While visiting Janger, I was impressed with his right angle die grinders for surface conditioning and burr removal... He uses Roloc disks to do this and I thought the idea was fantastic... I don't have air in my shop right now, and don't want the irritating air tools noise - even his 'quiet' air tool is a little loud for me.

I was thinking of getting a Milwalkee right angle die grinder, and JNielsen found a pretty good deal, so I went for it.  Man, is it quiet! I also bought a bag of those offshore 80 pc Roloc - clone sanding disk sets with arbor and backer.

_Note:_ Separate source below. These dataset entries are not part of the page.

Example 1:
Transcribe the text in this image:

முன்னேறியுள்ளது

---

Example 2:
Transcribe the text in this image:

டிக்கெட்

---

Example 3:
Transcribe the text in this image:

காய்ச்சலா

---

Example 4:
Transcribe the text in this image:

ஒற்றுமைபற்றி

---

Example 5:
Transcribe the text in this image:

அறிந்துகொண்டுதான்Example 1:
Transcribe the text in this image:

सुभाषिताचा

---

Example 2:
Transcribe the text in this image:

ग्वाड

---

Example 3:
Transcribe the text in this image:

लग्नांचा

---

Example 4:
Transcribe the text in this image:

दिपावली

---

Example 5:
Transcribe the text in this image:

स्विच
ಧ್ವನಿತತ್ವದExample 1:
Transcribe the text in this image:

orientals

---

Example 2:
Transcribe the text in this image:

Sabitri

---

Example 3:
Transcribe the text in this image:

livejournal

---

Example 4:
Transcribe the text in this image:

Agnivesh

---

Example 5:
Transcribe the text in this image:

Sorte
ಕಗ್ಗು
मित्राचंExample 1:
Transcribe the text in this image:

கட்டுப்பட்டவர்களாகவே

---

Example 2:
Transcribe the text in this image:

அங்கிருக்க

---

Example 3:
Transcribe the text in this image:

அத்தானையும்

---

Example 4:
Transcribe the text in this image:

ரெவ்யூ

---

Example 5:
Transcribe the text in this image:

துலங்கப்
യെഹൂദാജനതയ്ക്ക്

I found the tool to work very well, and the cheap abrasives to do as expected...  If I use them on edges, the grit pulls off rather that load up.  But I don't have high expectations for abrasives that cost 32 cents each.  They do the job, and I'm sure they have shorter life than genuine 3M product.

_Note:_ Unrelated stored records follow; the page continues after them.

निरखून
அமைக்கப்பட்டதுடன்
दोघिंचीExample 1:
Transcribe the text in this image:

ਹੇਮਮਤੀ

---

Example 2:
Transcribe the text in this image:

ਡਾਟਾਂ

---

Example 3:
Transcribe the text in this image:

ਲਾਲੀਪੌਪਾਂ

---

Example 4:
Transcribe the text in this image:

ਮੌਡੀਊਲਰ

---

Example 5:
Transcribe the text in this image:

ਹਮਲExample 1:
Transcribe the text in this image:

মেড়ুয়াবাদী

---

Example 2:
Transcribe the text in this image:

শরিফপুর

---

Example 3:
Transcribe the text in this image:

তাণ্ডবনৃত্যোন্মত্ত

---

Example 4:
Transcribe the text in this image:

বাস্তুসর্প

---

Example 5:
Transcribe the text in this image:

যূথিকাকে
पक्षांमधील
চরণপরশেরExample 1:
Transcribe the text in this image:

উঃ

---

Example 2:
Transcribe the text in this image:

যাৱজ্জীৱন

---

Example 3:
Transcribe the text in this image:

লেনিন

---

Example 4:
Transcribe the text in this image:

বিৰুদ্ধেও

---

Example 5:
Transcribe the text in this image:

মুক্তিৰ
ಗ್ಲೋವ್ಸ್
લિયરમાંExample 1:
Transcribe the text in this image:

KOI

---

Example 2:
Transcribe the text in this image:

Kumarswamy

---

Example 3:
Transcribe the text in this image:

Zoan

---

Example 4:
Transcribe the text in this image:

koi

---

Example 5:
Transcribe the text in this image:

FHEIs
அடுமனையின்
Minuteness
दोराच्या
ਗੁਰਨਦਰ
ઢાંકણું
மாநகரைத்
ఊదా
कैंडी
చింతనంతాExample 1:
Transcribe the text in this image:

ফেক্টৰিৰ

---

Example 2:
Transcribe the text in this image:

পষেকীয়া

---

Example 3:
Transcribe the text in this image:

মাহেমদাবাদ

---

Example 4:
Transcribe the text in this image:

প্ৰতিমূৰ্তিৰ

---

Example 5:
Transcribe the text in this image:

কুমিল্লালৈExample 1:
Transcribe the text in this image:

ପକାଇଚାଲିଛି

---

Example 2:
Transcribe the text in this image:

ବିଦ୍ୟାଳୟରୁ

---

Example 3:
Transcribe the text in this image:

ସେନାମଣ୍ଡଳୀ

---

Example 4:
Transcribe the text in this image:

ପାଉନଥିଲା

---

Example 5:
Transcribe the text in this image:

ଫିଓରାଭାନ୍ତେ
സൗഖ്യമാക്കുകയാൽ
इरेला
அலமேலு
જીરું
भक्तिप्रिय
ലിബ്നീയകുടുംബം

However I found out that these bags of Rolloc disks also include a 1/4" hex arbor, and I tried it in my Dewalt 20V impact gun, and darn!  it works far better than expected...  Not the 24,000 RPM of the Milwalkee, _*but adequate for most purposes*_.

So I didn't waste my money on the Milwalkee, but I could have put off the purchase a little had I known this, and possibly found a cheaper alternative.  All parts of this test were a success!


----------



## Tom O (Jun 18, 2021)

Yes they work like a hot dam.


----------



## combustable herbage (Jun 18, 2021)

Very nice my neighbor had bought the right angle impact wrench for doing tires very fast and very quiet, this one should serve you well.


----------



## PeterT (Jun 18, 2021)

I have the same one, perfect for my light duty needs. I already had the batteries from other Milwaukee tools so its kind of like a gateway drug - you find yourself always going back to the red brand dealer LoL

I also sampled this style of abrasive wheel, they come in many grit / diameter / profiles. I like them.


----------



## ShawnR (Jun 21, 2021)

PeterT said:


> I have the same one, perfect for my light duty needs. I already had the batteries from other Milwaukee tools so its kind of like a gateway drug - you find yourself always going back to the red brand dealer LoL
> 
> I also sampled this style of abrasive wheel, they come in many grit / diameter / profiles. I like them.
> View attachment 15484




I have seen those. Wondered what they were like? Seem to stand up ok? I also have a Harbour Freight selection of the Roloc discs. They are great and get used lots.


----------



## Chicken lights (Jun 21, 2021)

They make an arbour for zip discs, they work great. Probably should only use a 3” disc, 4” gets too close to fingers. Works awesome in right angle die grinders where a full size grinder won’t fit. Hydraulic hoses, rivets, frozen screws, making a philips head screw into a flathead....the uses are endless


----------